Undergraduate and graduate students, alumni, faculty or colleagues may submit Distinguished Teacher Award nominations. A number of signatures can be appended to a single letter with comments, or letters from individual nominators may be submitted. However, it is extremely important that evidence be collected from as many different sources as possible (students, colleagues, alumni, administrative officers, etc.), and a first nomination must include at least ten separate nomination letters (NOT one letter with ten signatures) to be considered by the selection committee.
No. In addition, instructors should not be informed when a nomination is made on their behalf, since the nomination process is confidential and impartial. It is important that candidates not be perceived as having had any involvement in their own nominations. Once the Selection Committee makes its choices, award recipients are contacted personally by the Vice-President Academic and Provost.
Yes. Renominations are encouraged. Each year, the Selection Committee reviews many nominations and a number of excellent candidates must be passed over simply because the awards are limited to four per year. Accordingly, members of the University community are urged to renominate candidates who have not won an award in previous years and who continue to show excellence in teaching performance. It takes only one nomination letter in the current year to make a whole file of accumulated past support admissible, and new and additional evidence is always desirable. However, renominations submitted by the same person, for the same instructor, are not recommended.
No. These records are maintained in the strictest confidence by the Centre for Teaching Excellence. Members of the Selection Committee are permitted to read the files after the Deans from their respective faculties have reviewed the files.
No. An individual can receive only one Distinguished Teacher Award from the University of Waterloo; however, there are other awards available if you would like to nominate a past award winner. These awards include: the 3M Teaching Fellowships and the OCUFA Teaching Awards. Information about each of these award programs is available at the Centre for Teaching Excellence, and we would gladly provide assistance with a nomination.

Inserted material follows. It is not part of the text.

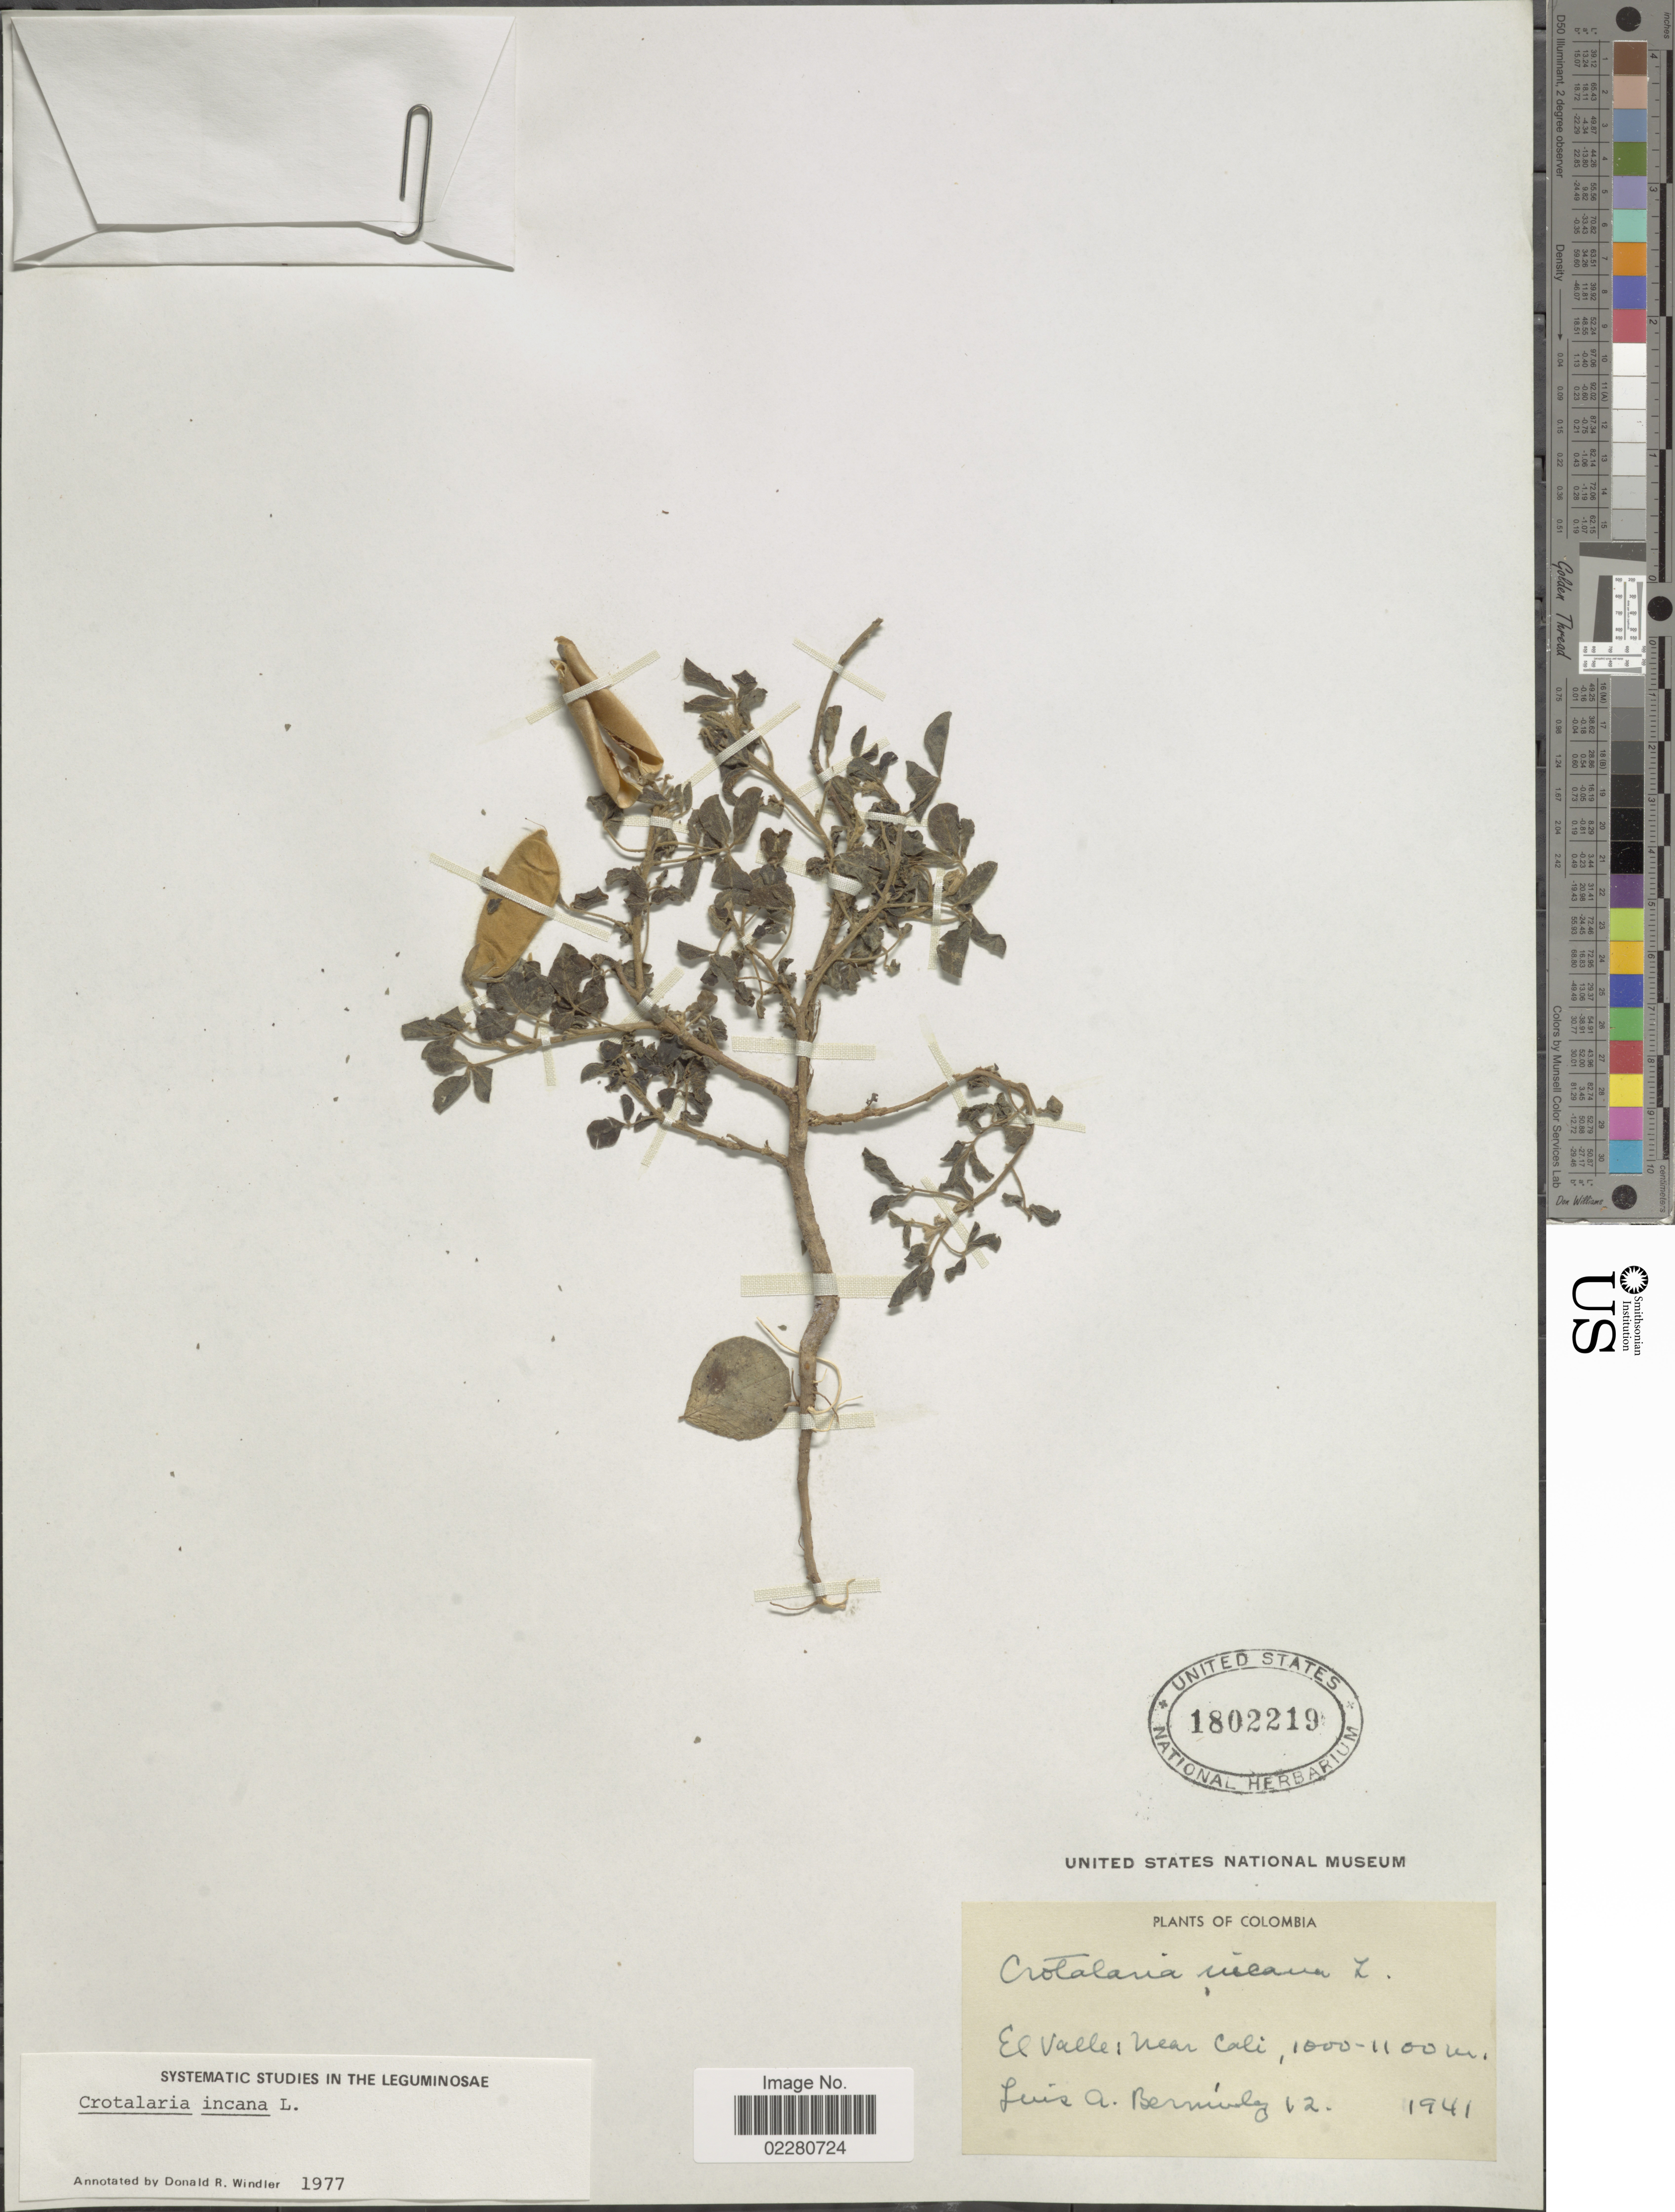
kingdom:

The DTA recipients for 2016 are as follows:
- Jee-Hae Lim, School of Accounting and Finance, Arts
- Bob McKillop, Civil and Environmental Engineering, Engineering
- Kathryn Plaisance, Knowledge Integration, Environment
- Mark Pritzker, Chemical Engineering, Engineering
The DTA awards were approved by Senate on December 15, 1975, with the following explanatory statement:
The Distinguished Teacher Award has been set up by the Senate of the University of Waterloo in recognition of the great importance of excellence in teaching at all levels in the University. The award is open to all those who teach students in the University of Waterloo and its federated and affiliated colleges. Recipients are to be chosen from among nominees by a Selection Committee of faculty and students. The University plans to honour three Distinguished Teachers each year.
Until 1988 three awards were made each year (except for 1983 when four DTAs were awarded because the committee felt unable to differentiate between the top candidates). However, in March 1988 Senate approved a fourth award for: Non-regular faculty members (i.e. part-time faculty, full and part-time staff, and faculty members holding adjunct appointments). From 1989 to 2005, one of the four annual awards was set aside for "non-regular" instructors, but in 2005 Senate passed a motion stating "that the categories of Distinguished Teacher Award - DTA, DTA [Non regular] - be removed, and that up to 4 awards be made each year to Distinguished Teachers."